Five years, seventeen “we’re considering it” statements, and approximately 847 paddock rumours later, BMW has finally given Formula 1 a definitive answer: Nein.
The Bavarian manufacturer ended half a decade of will-they-won’t-they speculation at a Munich press conference today, officially ruling out any return to the F1 grid. This decision comes just as the sport transitions to its most radical power unit regulations since the hybrid era began — regulations that, ironically, might have suited BMW’s electrification expertise perfectly.
BMW last competed in F1 from 2006-2009 as the Sauber works team, scoring their sole victory at the 2008 Canadian Grand Prix with Robert Kubica. They’ve spent the years since making periodic noises about a potential return, particularly as F1’s profile exploded during the Netflix boom and budget caps made entry more feasible.
Perfect Timing to Walk Away
The timing is almost poetic. F1’s 2026 regulations mandate a 50-50 split between internal combustion and electrical power — exactly the kind of hybrid technology BMW has been developing for their road cars. With active aerodynamics replacing DRS and energy management becoming as crucial as tyre strategy, these new cars represent everything BMW claims to care about: efficiency, innovation, and electrical integration.
Yet here they are, choosing to sit this one out while Audi dives headfirst into the same regulatory framework. The contrast couldn’t be starker — one German premium manufacturer sees F1 as the perfect marketing laboratory for their electric future, while the other apparently sees it as an expensive distraction.

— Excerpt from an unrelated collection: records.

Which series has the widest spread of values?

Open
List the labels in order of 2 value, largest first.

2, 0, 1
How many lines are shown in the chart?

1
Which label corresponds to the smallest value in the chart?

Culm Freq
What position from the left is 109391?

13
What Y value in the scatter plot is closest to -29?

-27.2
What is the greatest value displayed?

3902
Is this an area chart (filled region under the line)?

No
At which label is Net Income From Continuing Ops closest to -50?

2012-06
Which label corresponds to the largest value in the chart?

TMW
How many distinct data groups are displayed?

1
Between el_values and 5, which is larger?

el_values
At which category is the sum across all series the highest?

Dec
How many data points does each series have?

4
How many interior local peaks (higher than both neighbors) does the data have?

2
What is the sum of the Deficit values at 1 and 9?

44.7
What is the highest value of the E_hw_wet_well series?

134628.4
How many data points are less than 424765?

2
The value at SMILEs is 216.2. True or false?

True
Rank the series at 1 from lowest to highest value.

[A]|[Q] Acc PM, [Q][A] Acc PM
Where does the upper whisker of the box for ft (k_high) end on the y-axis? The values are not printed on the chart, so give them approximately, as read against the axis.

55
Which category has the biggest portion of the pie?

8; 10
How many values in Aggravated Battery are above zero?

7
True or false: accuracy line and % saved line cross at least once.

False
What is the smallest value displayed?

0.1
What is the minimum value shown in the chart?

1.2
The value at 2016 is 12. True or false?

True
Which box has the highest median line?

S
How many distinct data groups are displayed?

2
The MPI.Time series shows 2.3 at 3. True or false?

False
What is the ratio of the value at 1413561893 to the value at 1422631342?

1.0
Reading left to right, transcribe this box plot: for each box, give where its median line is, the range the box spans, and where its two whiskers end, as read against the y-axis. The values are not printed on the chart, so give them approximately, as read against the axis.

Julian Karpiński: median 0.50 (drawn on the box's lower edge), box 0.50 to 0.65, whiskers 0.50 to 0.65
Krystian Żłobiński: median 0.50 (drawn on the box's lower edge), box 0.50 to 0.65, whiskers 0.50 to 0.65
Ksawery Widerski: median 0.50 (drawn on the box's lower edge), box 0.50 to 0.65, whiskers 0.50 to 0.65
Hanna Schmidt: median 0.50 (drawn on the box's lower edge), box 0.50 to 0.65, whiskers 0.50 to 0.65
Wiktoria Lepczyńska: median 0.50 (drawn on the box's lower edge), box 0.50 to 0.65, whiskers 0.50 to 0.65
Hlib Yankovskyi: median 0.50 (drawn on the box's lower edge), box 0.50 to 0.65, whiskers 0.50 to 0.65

'We evaluated all options thoroughly and decided our resources are better invested elsewhere in motorsport and road car development.'
— BMW Board Member, Press Conference
BMW’s official reasoning centres on resource allocation and strategic priorities. Fair enough — developing a competitive F1 power unit would cost them roughly $130 million annually under the new cost cap, plus whatever they’d spend on a works team operation. That’s serious money, even for a company that sold 2.5 million cars last year.
The Audi Contrast
What makes this decision particularly interesting is watching Audi’s contrasting approach. While BMW talks about resource constraints, Audi is spending astronomical sums to transform the former Sauber operation into a full works team. They’ve hired Mattia Binotto as COO, poached Jonathan Wheatley from Red Bull as team principal, and committed to developing their own power unit for the regulation cycle that begins in 2026.
Audi’s first two races haven’t exactly been triumphant — Gabriel Bortoleto and Nico Hulkenberg have managed just two points combined — but they’re playing the long game. BMW, apparently, isn’t interested in playing at all.
The decision leaves the F1 power unit landscape unchanged: Mercedes, Ferrari, Red Bull Powertrains/Ford, Honda, and Audi will supply the grid, with no sixth manufacturer joining the party. Given the complexity and cost of F1 power unit development, BMW was realistically the last major manufacturer likely to enter in the near future.
Perhaps BMW looked at Red Bull’s current struggles with their first-year power unit and decided the risk wasn’t worth the reward. Verstappen’s DNF in China and his constant complaints about the car’s driveability hardly make for compelling marketing material. Sometimes the smartest move in F1 is not to play.
The five-year tease is over. BMW will continue their Formula E program, keep developing road car hybrids, and watch F1 from the sidelines. Meanwhile, Audi will discover whether German engineering can conquer the most complex technical challenge in motorsport. One chose certainty; the other chose chaos. Only time will tell which decision proves wiser.